NORTH VIETNAM TRIED TO EXPLOIT AMERICAN RACISM WITH POWS. IT DIDN’T WORK (Fred Cherry)

Air Force Maj. Fred V. Cherry, the pilot of an F-105D Thunderchief shot down by anti-aircraft fire on Oct. 22, 1965, was sitting in a dark 10-by-12-foot cell in North Vietnam. His left foot was wrapped in a cast and his left arm in a sling. Suddenly the cell door opened, and a guard ushered in another prisoner of war, Navy Lt. Porter Alexander Halyburton, a radar intercept officer on a two-seater F-4B Phantom II hit by anti-aircraft fire on Oct. 17, 1965. Cherry was the first African American service member captured in North Vietnam, while Halyburton came from a middle-class Southern family that employed Black servants.

A prison guard ordered Halyburton: “You must take care of Cherry.”
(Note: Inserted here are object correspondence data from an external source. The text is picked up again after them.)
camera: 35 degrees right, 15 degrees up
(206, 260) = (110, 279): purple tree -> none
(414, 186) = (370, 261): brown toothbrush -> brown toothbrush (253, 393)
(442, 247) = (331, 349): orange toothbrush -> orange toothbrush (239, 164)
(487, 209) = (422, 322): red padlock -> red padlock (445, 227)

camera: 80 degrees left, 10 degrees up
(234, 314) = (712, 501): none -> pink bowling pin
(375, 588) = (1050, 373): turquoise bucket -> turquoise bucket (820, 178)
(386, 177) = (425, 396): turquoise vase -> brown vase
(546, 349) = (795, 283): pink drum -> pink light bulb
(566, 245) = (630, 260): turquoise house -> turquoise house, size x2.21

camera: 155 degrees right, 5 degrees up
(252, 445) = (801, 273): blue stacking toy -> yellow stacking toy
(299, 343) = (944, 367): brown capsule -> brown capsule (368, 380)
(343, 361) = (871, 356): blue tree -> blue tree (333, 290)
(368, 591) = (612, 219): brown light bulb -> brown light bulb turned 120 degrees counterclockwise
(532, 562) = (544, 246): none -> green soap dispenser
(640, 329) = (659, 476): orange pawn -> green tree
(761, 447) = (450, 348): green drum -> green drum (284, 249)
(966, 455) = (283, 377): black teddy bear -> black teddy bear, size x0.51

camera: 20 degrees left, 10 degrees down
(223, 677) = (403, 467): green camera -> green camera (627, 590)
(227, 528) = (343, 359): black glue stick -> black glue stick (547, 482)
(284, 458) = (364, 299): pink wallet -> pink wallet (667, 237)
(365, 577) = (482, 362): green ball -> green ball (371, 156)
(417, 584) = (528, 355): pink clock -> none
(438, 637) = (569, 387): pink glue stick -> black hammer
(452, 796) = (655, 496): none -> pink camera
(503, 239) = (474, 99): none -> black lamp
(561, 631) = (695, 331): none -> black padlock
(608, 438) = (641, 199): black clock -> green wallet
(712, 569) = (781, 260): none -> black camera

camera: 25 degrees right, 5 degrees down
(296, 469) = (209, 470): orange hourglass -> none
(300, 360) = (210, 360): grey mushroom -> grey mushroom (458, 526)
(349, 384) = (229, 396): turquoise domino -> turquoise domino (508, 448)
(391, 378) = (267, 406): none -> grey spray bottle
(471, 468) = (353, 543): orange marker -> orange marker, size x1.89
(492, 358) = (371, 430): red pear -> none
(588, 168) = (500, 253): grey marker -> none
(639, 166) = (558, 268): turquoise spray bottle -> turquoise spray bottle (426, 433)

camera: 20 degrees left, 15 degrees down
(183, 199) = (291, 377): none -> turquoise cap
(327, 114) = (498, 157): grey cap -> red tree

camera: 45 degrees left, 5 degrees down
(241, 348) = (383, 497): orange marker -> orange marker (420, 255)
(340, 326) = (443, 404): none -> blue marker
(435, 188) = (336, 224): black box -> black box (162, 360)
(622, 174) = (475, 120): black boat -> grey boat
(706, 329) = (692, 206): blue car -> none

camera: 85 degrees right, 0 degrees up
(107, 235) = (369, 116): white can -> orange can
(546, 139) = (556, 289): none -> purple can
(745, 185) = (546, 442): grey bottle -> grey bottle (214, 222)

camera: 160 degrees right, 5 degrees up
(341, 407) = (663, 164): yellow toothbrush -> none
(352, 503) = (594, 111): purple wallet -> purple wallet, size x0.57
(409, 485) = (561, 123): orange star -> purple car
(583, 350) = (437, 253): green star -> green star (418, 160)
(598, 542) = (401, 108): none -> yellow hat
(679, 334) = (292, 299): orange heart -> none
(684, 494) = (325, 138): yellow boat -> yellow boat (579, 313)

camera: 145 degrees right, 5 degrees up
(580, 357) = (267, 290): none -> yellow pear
Neither man knew what to make of the other. Cherry, 37, explained that he was an Air Force major who flew an F-105. Halyburton, 24, found that hard to believe as most Blacks he knew worked as laborers. He had never met an African American who outranked him. Cherry didn’t believe his new cellmate was American. He presumed that Halyburton was a Frenchman left over from France’s colonial rule, which ended in 1954, and most likely worked for the North Vietnamese as a spy.